Irish Proverbs

If God sends you down a stony path, may he give you strong shoes.

It’s the first drop that destroys you, there’s no harm at all in the last.

Who gossips with you will gossip of you.

The schoolhouse bell sounds bitter in youth and sweet in old age.

Cut your coat according to your cloth.

If it’s drowning you’re after, don’t torment yourself with shallow water.

Lose an hour in the morning and you’ll be looking for it all day.

Poverty waits at the gates of idleness.

The person bringing good news knocks boldly on the door.

Don’t make little of your dish for it may be an ignorant fellow who judges it.

No two people ever lit a fire without disagreeing.

A glowing gríosach (ember) is easily rekindled.

It is more difficult to maintain honour than to become prosperous.

Slow is every foot on an unknown path.

Pity him who makes an opinion a certainty.

Keep your shop and your shop will keep you.

Who keeps his tongue keeps his friends.

Silence is the fence around the haggard where wisdom is stacked.

A man may live after losing his life but not after losing his honour.

Lie down with dogs and you’ll rise with fleas.

Melodious is the closed mouth.

If you come up in this world be sure not to go down in the next.

It is the quiet pig that eats the meal.

It’s an ill wind that blows nobody good.

Better the trouble that follows death than the trouble that follows shame.

It is not the same to go to the king’s house as to come from it.

You never miss the water till the well runs dry.

There never came a gatherer but a scatterer came after him.

The life of an old hat is to cock it.

Honey is sweet, but don’t lick it off a briar.

It’s easy to halve the potato where there’s love.

Promise is in honour’s debt.

Enough and no waste is as good as a feast.

If you buy what you don’t need you might have to sell what you do.

A heavy purse makes a light heart.

Seeing is believing, but feeling is the God’s own truth.

As the old cock crows, the young cock learns.

Heaven’s leac na teine (stone before the fire) is reserved for the poor.

He who has water and peat on his own farm has the world his own way.

Many a sudden change takes place on an unlikely day.

A combed head sells the feet.

Better to be a man of character than a man of means.

Young people don’t know what old age is, and old people forget what youth was.

A man cannot grow rich without his wife’s leave.

A man takes a drink, the drink takes a drink, the drink takes the man.

The older the fiddle the sweeter the tune.

Laziness is a heavy burden.

A bad workman quarrels with his tools.

Forgetting a debt doesn’t mean it’s paid.

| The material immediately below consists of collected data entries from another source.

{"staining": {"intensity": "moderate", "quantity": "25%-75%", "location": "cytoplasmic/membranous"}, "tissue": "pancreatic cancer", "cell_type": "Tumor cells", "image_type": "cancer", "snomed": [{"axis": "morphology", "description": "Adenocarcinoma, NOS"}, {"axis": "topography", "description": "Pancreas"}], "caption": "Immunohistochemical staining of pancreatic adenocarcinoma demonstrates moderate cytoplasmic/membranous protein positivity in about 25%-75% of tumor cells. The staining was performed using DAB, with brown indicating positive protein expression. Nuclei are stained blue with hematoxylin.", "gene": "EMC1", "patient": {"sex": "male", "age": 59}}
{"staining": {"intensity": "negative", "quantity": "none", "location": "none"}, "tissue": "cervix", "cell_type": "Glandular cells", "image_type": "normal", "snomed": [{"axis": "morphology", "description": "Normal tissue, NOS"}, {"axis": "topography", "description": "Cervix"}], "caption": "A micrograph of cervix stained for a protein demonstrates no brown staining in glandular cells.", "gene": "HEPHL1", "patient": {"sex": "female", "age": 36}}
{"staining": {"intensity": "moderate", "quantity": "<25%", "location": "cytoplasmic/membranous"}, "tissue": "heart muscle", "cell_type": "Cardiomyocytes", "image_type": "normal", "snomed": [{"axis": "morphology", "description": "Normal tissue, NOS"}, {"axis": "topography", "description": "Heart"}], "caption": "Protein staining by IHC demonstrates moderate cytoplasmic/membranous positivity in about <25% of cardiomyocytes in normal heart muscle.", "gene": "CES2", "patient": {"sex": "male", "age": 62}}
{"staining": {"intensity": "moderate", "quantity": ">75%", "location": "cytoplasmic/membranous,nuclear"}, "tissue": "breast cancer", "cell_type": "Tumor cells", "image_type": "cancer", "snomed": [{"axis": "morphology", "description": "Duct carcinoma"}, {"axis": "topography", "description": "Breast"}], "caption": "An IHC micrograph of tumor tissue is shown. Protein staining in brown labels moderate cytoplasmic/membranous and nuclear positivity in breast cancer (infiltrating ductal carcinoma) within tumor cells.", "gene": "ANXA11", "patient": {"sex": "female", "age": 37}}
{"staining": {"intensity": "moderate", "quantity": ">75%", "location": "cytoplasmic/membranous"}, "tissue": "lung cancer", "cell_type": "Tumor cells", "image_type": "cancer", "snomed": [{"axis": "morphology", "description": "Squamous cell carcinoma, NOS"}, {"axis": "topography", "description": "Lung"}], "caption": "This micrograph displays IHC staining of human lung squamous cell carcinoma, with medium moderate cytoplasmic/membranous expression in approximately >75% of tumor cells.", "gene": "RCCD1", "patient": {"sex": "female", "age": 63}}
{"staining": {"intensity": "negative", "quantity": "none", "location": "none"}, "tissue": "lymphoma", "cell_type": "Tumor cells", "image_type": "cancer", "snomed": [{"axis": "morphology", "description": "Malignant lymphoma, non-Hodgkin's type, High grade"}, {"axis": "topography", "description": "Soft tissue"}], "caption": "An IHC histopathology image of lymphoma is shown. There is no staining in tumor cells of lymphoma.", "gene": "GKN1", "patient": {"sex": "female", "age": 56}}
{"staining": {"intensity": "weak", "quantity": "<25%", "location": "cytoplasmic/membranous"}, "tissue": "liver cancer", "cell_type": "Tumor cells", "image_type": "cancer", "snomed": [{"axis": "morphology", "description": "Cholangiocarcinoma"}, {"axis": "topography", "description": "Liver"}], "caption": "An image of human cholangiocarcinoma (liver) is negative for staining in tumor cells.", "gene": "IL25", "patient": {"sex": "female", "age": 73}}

There are fish in the sea better than have ever been caught.

You must take the little potato with the big potato.

However long the day, night must fall.

God prefers prayers to tears.

There’s nothing so bad that it couldn’t be worse.

Life is a strange lad.

Everyone feels his own wound first.

The pig in the sty doesn’t know the pig going along the road.

Better be sparing at first than at last.

If your messenger is slow, go to meet him.

You’ll never plough a field by turning it over in your mind.

Better good manners than good looks.

Beauty won’t make the kettle boil.

The old dog for the hard road and leave the pup on the path.

It’s not a delay to stop and sharpen the scythe.

It’s a dirty bird that won’t keep its own nest clean.

Praise the ripe field not the green corn.

Don’t show your skin to a person who won’t cover it.

Hunger is a good sauce.

A cat can look at a king.

You won’t learn to swim on the kitchen floor.

If you want praise, die. If you want blame, marry.

Unwillingness easily finds an excuse.